Chelsea looked up at him with dazzling blue eyes, her long tree-like eyelashes fluttering like butterfly's wings. Charlie could feel his heart start to dance faster and faster, until it had danced its way up his throat and was at any moment going to make its way out of his mouth and break dance on the floor. Their faces unconsciously moved towards each other: closer, closer, closer, until they were only half an inch apart. Chelsea's sweet lips pressed against his, and Charlie saw fireworks explode in front of his. An electrifying shock ran up and down his spine, invigorating and rejuvenating every muscle and bone in his body. Charlie felt himself float up into the puffy purple and pink clouds of heaven; the kissing angel that was Chelsea had taken him there on her wings of beauty and grace. He forgot entirely about Willy, the factory, his family at home, his schoolwork, his secret- there was nothing but Chelsea in this blissful heaven. Suddenly, Chelsea pulled away, and Charlie saw the clouds and fireworks disappear. Tears pricked at Chelsea's eyes.
"Chelsea? What's… what's wrong?"
"Charlie, I… I can't," Chelsea pulled away from him, and dashed out of the dance room.
"Chelsea!" Charlie ran after her, but when he turned the corner, he saw she'd already gone. He sighed dejectedly, walking slowly back to the dance room. Great. He'd gone and poured his stupid heart out to here, and come on too strong. Now she wouldn't ever like him ever. What a loser he was! Charlie sadly took a seat at the bench on the side of the auditorium, next to Veronica Walsh.
"Hey, Charlie." She said.
"Hey, Veronica." He said, staring at the entrance to see if Chelsea would come in.
"Where's your girlfriend?" she said.
"I… I don't know." He sighed, resting his chin on his hand.
"Oh." She said, opening a candy bar. Veronica was what people would call "pleasantly plump". She wasn't fat, but she wasn't slender and curvy like Chelsea. No one was like Chelsea, however. Chelsea was one in a million. Charlie should have known he was too… well, ordinary to deserve her.
But you're not ordinary. You're the heir to the biggest and most marvelous factory in the world!
I'm ordinary enough to not deserve her, Charlie thought sadly. His heart had now popped out of his mouth from dancing, and was now laying trodden on the floor. Veronica had spilled something on the stomach of her pink dress, and was now cursing under her breath and trying to get it out. She sighed and gave up presently, denouncing it as a lost cause, and turned to Charlie.
"You know what makes me feel better when something goes terribly wrong?"
"What." Charlie said, even though he didn't exactly care.
"Chocolate," Veronica broke off a piece, "Specifically Wonka's Mint-and-Fudge Filled Truffle Delight."
Wow.
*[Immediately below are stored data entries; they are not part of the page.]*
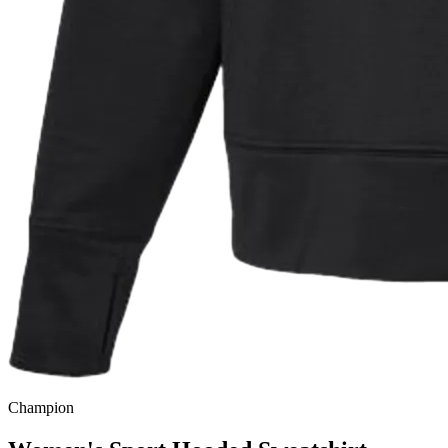
Champion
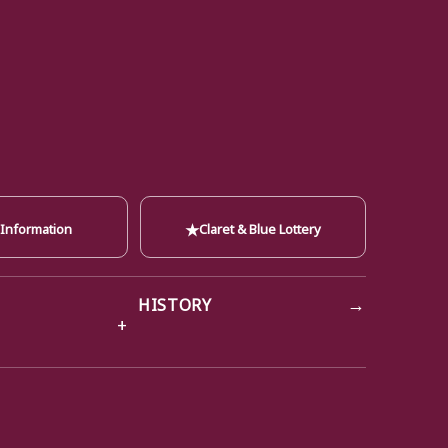
★
 Information
Claret & Blue Lottery
→
HISTORY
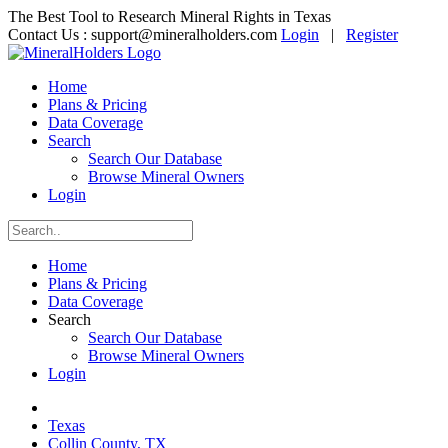
The Best Tool to Research Mineral Rights in Texas
Contact Us :
support@mineralholders.com
Login
|
Register
Home
Plans & Pricing
Data Coverage
Search
Search Our Database
Browse Mineral Owners
Login
Home
Plans & Pricing
Data Coverage
Search
Search Our Database
Browse Mineral Owners
Login
Texas
Collin County, TX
Ironic.
"Chocolate," she said matter-of-factly, "Has been proven to make people feel better. You see, chocolate contains endorphins-"
"Which are released into the body system," Charlie droned, he had heard this one million times from Willy, since he liked to repeat himself, "giving one the feeling of happiness."
And the feeling of being in love. Love stinks.
Veronica held out the piece of fudge-and-mint-truffle-delight to him. Charlie first looked at it disapprovingly, but then shrugged and took it.
"Thanks." He said.
"No problem," Veronica said, and took a big bite out of what was left of the bar of candy.
Charlie half-heartedly bit into it. He hadn't ever thought he'd say the day when he didn't thoroughly enjoy the taste of a Wonka bar. Maybe this whole thing was just tearing him up. Maybe he'd lose his knack for candy-making forever. Willy was angry at him, Chelsea didn't want him, and he was stranded at the auditorium with a trampled heart. Charlie had been up in the blissful clouds of heaven, but now he had the feeling he had been shot down quickly and had now landed painfully on his head.